Ted Kennedy was neither a favorite politician nor cultural icon for me. I’m not a big fan of far left-wing policies, even if some aspects of such legislation are very helpful for society. But I have always been intrigued by the Kennedy family and its mystique, tragedy and commitment to public service.
The memorials in the wake of his death this week from a brain tumor have shed new light for me on Kennedy, the man. He was described by his family, colleagues, friends and acquaintances as a man who leaned hard into life and lived it with what can only be described as gusto. Nothing was done half-way or half-heartedly. It was done with energy, enthusiasm, passion, love, compassion and most often, laughter.
And it wasn’t just partisan politics and legislative process that got this investment. It was sailing into the breezes off Nantucket Sound. Singing show tunes around the piano. Serving as father to his slain brothers’ children. Making phone calls to hundreds of families of 9-11 victims. Encouraging notes and phone calls and unannounced visits to friends going through hard times. History walks with the grandkids in his beloved Boston. Enjoying his wife with evident passion. Christmas parties with staff—dressed as Elvis. Other costume parties. Encouraging his children when they battled cancer or asthma. Debating after dinner about faith, politics, and more. Family vacations where everyone ended up injured, exhausted and joyful. Throwing out the first pitch for the Red Sox. Dealing with political opponents with respect and collegiality. Battling for the underdog. And on and on.
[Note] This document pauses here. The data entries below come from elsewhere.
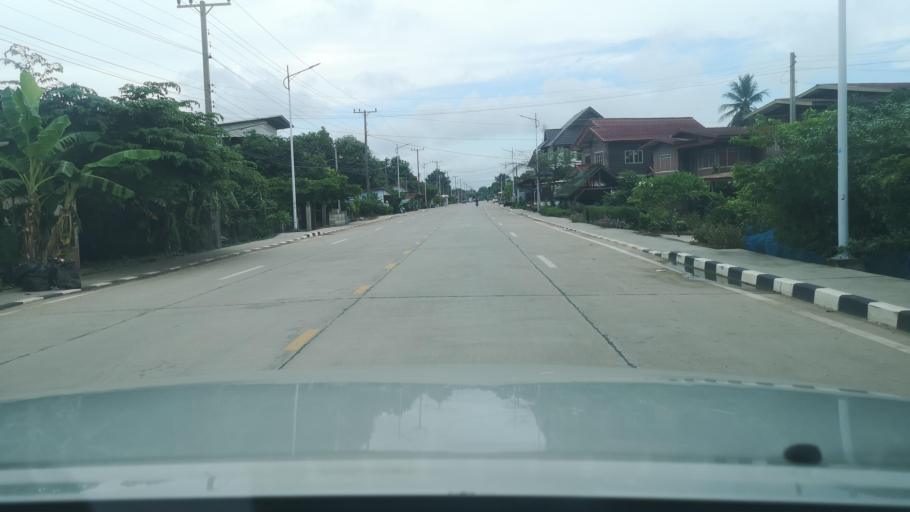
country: TH
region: Nong Khai
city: Tha Bo
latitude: 17.8300
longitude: 102.6483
Apparently, dozens, even hundreds of people had a personal encounter with Ted Kennedy. And they walked away somehow changed—laughing, crying, hoping, encouraged, loved, surprised, etc.—but never indifferent. This was a life that impacted other lives with a sense of life. He “infected them with life”.
John Coffey and Ted Kennedy brought a kind of life where they went. They spread life.
Now, if a fictional character and a politician can do that, what about those who follow the Prince of Life? Jesus is “the life” (John 14:6). He offers all people under death’s curse the promise of “resurrection and life” (John 11:25) His heart is that right now we might experience “abundant life…more and better life than [we] ever dreamed of” (Jn.10:10). But it’s even more, for Jesus gives the “hope of eternal life” (Titus 3:7). That’s more than a numberless quantity of years. It’s a quality of life fragrant with heaven, rich with mystery and transformative in power. Once your soul has been touched with Jesus’ life, you are forever changed. You are infected with life.
And those of us who know Jesus are then called to spread that life. It’s more than merely sharing a “plan of salvation”. It is living His life wherever we go, in our ordinary everyday lives: His love, His compassion, His joy, His hope, His surprise, His mercy, His wonder, His healing, His grace, His peace, His patience, His strength, His courage, His life.
The Christian life is so much more than going to a church building for meetings, repeating rituals, choosing Christian activities or media, engaging in family-friendly political action or being a nice, relatively inoffensive, moral, good-neighborly person.
It is simply living to infect every person we meet with Jesus’ life.